ENTRIES SUPPLIED START
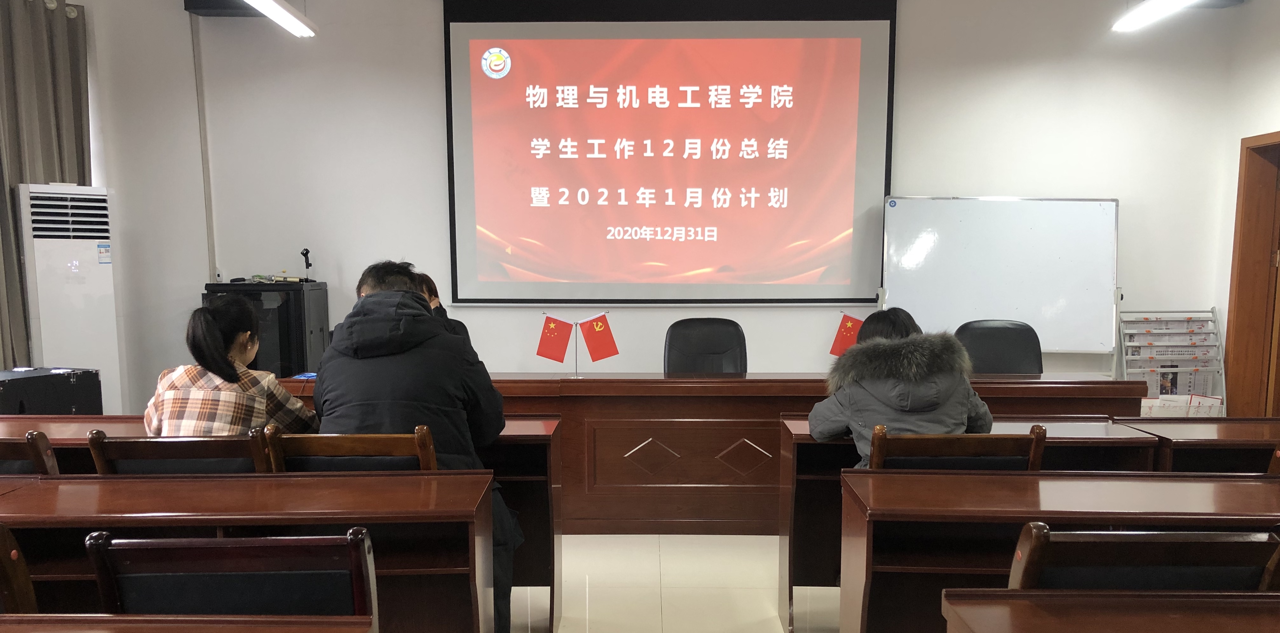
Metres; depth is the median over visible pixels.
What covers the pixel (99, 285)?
air conditioner
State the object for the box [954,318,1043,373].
office chair
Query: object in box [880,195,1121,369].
whiteboard
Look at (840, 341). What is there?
red flag
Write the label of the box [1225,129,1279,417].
door
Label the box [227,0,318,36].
ceiling light
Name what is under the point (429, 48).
back wall
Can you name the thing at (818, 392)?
long desk
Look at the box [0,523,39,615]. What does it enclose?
chair
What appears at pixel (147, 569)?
chair
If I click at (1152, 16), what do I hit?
ceiling light
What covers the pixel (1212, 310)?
brochure rack
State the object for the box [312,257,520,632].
man
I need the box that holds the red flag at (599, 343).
[579,313,619,361]
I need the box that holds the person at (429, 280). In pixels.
[415,273,472,343]
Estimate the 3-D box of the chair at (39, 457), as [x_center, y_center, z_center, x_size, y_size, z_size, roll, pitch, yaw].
[-1.849,0.553,2.741,0.495,0.821,0.505,0,7,1]
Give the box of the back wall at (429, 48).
[79,0,1242,409]
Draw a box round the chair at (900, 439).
[863,422,1047,470]
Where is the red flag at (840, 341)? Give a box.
[828,312,864,355]
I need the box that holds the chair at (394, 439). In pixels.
[262,425,436,471]
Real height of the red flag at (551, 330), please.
0.241 m
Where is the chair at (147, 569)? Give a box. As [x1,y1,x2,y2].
[82,525,377,621]
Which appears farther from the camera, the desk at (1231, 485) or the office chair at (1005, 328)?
the office chair at (1005, 328)
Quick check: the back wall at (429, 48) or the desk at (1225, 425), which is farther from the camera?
the back wall at (429, 48)
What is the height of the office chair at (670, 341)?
0.940 m
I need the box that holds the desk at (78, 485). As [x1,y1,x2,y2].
[0,470,500,632]
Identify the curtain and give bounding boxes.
[0,0,92,368]
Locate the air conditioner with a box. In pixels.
[13,182,122,411]
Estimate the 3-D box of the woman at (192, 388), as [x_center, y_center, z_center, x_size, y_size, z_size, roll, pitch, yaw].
[-1.282,0.132,2.922,0.463,0.729,0.530,0,7,1]
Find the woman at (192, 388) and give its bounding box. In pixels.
[143,294,321,436]
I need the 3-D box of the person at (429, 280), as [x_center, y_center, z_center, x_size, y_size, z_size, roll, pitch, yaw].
[-1.163,0.002,4.665,0.652,0.942,0.569,0,7,1]
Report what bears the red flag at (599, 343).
attached to the flag stand
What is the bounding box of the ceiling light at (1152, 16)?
[1110,0,1217,31]
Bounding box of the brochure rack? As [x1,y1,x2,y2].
[1115,307,1225,413]
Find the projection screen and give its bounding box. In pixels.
[439,0,897,306]
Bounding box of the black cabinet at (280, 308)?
[203,280,329,376]
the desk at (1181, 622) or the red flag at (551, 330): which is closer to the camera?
the desk at (1181, 622)
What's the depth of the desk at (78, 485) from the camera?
2.14 m
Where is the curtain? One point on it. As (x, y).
(20, 168)
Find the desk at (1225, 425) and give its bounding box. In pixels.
[1116,415,1279,473]
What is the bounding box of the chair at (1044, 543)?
[1006,525,1279,590]
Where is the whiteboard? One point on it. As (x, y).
(967, 222)
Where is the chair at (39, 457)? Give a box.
[0,429,59,474]
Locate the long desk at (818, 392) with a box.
[275,372,1145,534]
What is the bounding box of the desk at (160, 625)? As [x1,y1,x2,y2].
[0,613,378,632]
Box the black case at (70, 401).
[0,366,102,414]
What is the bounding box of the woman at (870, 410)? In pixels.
[808,308,996,463]
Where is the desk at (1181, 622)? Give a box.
[939,587,1279,632]
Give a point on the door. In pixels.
(1233, 252)
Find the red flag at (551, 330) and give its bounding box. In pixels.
[535,313,574,361]
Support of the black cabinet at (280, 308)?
on the floor
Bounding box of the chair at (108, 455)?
[84,427,268,473]
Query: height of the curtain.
2.752 m
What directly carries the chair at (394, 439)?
on the floor
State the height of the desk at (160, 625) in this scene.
0.737 m
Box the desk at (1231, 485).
[837,469,1278,632]
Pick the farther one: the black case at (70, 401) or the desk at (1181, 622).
the black case at (70, 401)
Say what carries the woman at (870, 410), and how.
on the chair at (900, 439)
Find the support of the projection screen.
attached to the back wall at (429, 48)
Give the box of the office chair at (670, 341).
[663,317,748,372]
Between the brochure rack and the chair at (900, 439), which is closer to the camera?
the chair at (900, 439)
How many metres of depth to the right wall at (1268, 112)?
5.56 m
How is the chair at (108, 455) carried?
on the floor
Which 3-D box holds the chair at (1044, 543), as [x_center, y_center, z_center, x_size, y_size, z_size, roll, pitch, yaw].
[0.895,0.673,1.705,0.536,0.814,0.511,0,7,1]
ENTRIES SUPPLIED END
Go through the material above and retype every line exactly, without the images.

Metres; depth is the median over visible pixels.
What covers the pixel (99, 285)?
air conditioner
State the object for the box [954,318,1043,373].
office chair
Query: object in box [880,195,1121,369].
whiteboard
Look at (840, 341). What is there?
red flag
Write the label of the box [1225,129,1279,417].
door
Label the box [227,0,318,36].
ceiling light
Name what is under the point (429, 48).
back wall
Can you name the thing at (818, 392)?
long desk
Look at the box [0,523,39,615]. What does it enclose?
chair
What appears at pixel (147, 569)?
chair
If I click at (1152, 16), what do I hit?
ceiling light
What covers the pixel (1212, 310)?
brochure rack
State the object for the box [312,257,520,632].
man
I need the box that holds the red flag at (599, 343).
[579,313,619,361]
I need the box that holds the person at (429, 280). In pixels.
[415,273,472,343]
Estimate the 3-D box of the chair at (39, 457), as [x_center, y_center, z_center, x_size, y_size, z_size, roll, pitch, yaw].
[-1.849,0.553,2.741,0.495,0.821,0.505,0,7,1]
Give the box of the back wall at (429, 48).
[79,0,1242,409]
Draw a box round the chair at (900, 439).
[863,422,1047,470]
Where is the red flag at (840, 341)? Give a box.
[828,312,864,355]
I need the box that holds the chair at (394, 439). In pixels.
[262,425,436,471]
Real height of the red flag at (551, 330), please.
0.241 m
Where is the chair at (147, 569)? Give a box. As [x1,y1,x2,y2].
[82,525,377,621]
Which appears farther from the camera, the desk at (1231, 485) or the office chair at (1005, 328)?
the office chair at (1005, 328)
Quick check: the back wall at (429, 48) or the desk at (1225, 425), which is farther from the camera?
the back wall at (429, 48)
What is the height of the office chair at (670, 341)?
0.940 m
I need the box that holds the desk at (78, 485). As [x1,y1,x2,y2].
[0,470,500,632]
Identify the curtain and give bounding boxes.
[0,0,92,368]
Locate the air conditioner with a box. In pixels.
[13,182,122,411]
Estimate the 3-D box of the woman at (192, 388), as [x_center, y_center, z_center, x_size, y_size, z_size, roll, pitch, yaw].
[-1.282,0.132,2.922,0.463,0.729,0.530,0,7,1]
Find the woman at (192, 388) and give its bounding box. In pixels.
[143,294,321,436]
I need the 3-D box of the person at (429, 280), as [x_center, y_center, z_center, x_size, y_size, z_size, roll, pitch, yaw].
[-1.163,0.002,4.665,0.652,0.942,0.569,0,7,1]
Report what bears the red flag at (599, 343).
attached to the flag stand
What is the bounding box of the ceiling light at (1152, 16)?
[1110,0,1217,31]
Bounding box of the brochure rack? As [x1,y1,x2,y2].
[1115,307,1225,413]
Find the projection screen and give its bounding box. In pixels.
[439,0,897,306]
Bounding box of the black cabinet at (280, 308)?
[203,280,329,376]
the desk at (1181, 622) or the red flag at (551, 330): which is closer to the camera?
the desk at (1181, 622)
What's the depth of the desk at (78, 485) from the camera?
2.14 m
Where is the curtain? One point on it. As (x, y).
(20, 168)
Find the desk at (1225, 425) and give its bounding box. In pixels.
[1116,415,1279,473]
What is the bounding box of the chair at (1044, 543)?
[1006,525,1279,590]
Where is the whiteboard? One point on it. As (x, y).
(967, 222)
Where is the chair at (39, 457)? Give a box.
[0,429,59,474]
Locate the long desk at (818, 392) with a box.
[275,372,1145,534]
What is the bounding box of the desk at (160, 625)? As [x1,y1,x2,y2].
[0,613,378,632]
Box the black case at (70, 401).
[0,366,102,414]
What is the bounding box of the woman at (870, 410)? In pixels.
[808,308,996,463]
Where is the desk at (1181, 622)? Give a box.
[939,587,1279,632]
Give a point on the door. In pixels.
(1233, 252)
Find the red flag at (551, 330) and give its bounding box. In pixels.
[535,313,574,361]
Support of the black cabinet at (280, 308)?
on the floor
Bounding box of the chair at (108, 455)?
[84,427,268,473]
Query: height of the curtain.
2.752 m
What directly carries the chair at (394, 439)?
on the floor
State the height of the desk at (160, 625) in this scene.
0.737 m
Box the desk at (1231, 485).
[837,469,1278,632]
Pick the farther one: the black case at (70, 401) or the desk at (1181, 622).
the black case at (70, 401)
Say what carries the woman at (870, 410), and how.
on the chair at (900, 439)
Find the support of the projection screen.
attached to the back wall at (429, 48)
Give the box of the office chair at (670, 341).
[663,317,748,372]
Between the brochure rack and the chair at (900, 439), which is closer to the camera?
the chair at (900, 439)
How many metres of depth to the right wall at (1268, 112)?
5.56 m
How is the chair at (108, 455) carried?
on the floor
Which 3-D box holds the chair at (1044, 543), as [x_center, y_center, z_center, x_size, y_size, z_size, roll, pitch, yaw].
[0.895,0.673,1.705,0.536,0.814,0.511,0,7,1]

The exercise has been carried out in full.